There are a few different factors that need to be considered when making sure autonomous vehicle sensors are secure. Hacking into a system is always a concern and needs to be addressed in both the software and hardware design phases.
The other less obvious security factor is attackers influencing the machine-learning technology embedded in the vehicle to react in a malicious way. For example, there was a U.K. study that introduced a video billboard that had been tampered with to show a stop sign for as little as a fraction of a second. Autonomous vehicles would sense the stop sign and stop because they were able to pick up that image and reacted to it the same way they would have had they sensed a stop sign on the roadway.

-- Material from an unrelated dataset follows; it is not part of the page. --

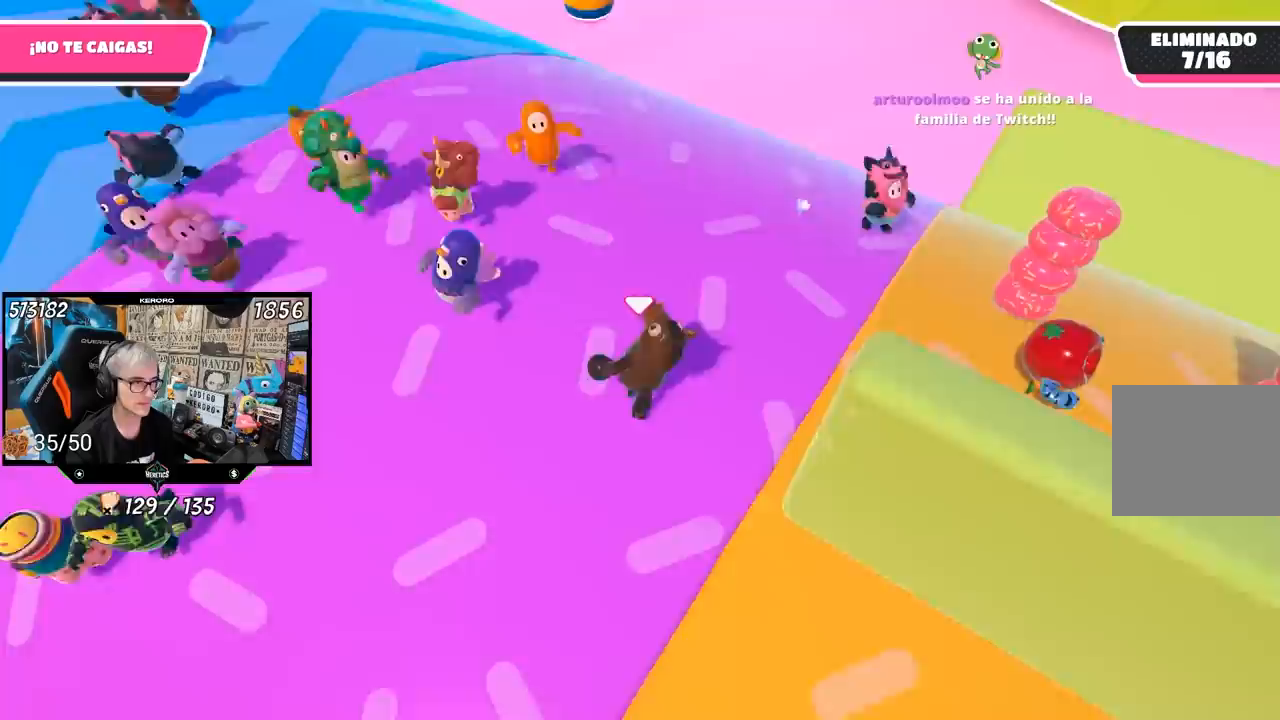
{"buttons": [], "left_stick": "up-right", "right_stick": "up-right", "events": [[67, "left_stick", "left"], [67, "right_stick", "right"], [200, "left_stick", "down-right"], [333, "left_stick", "right"], [467, "right_stick", "up-right"], [500, "left_stick", "up-right"]]}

As the complexity and the capability of these devices increase, the different avenues in which cybersecurity attacks take place are also going to grow in proportion. Designers and automakers are going to have to find a way to update their defenses and manage these types of unintended reactions to protect against these nontraditional cyberattacks. Part of that defense should be a robust software lifecycle management program which allows organizations to apply lessons learned from their experience.
Vehicles being built today now have tens of thousands of lines of code; Tier 1 automotive suppliers need to manage and develop vehicles from a software security perspective over the lifetime of the vehicle to make sure it continues to operate as safely as it did when it first rolled off the production line (or even better).
As we discussed earlier, that same philosophy goes for the physical performance of the sensors themselves to combat against degradation. Keeping pace with all of the advancements in the sensor fusion space is challenging, but rewarding, as we continue to see autonomous vehicles drive into the mainstream.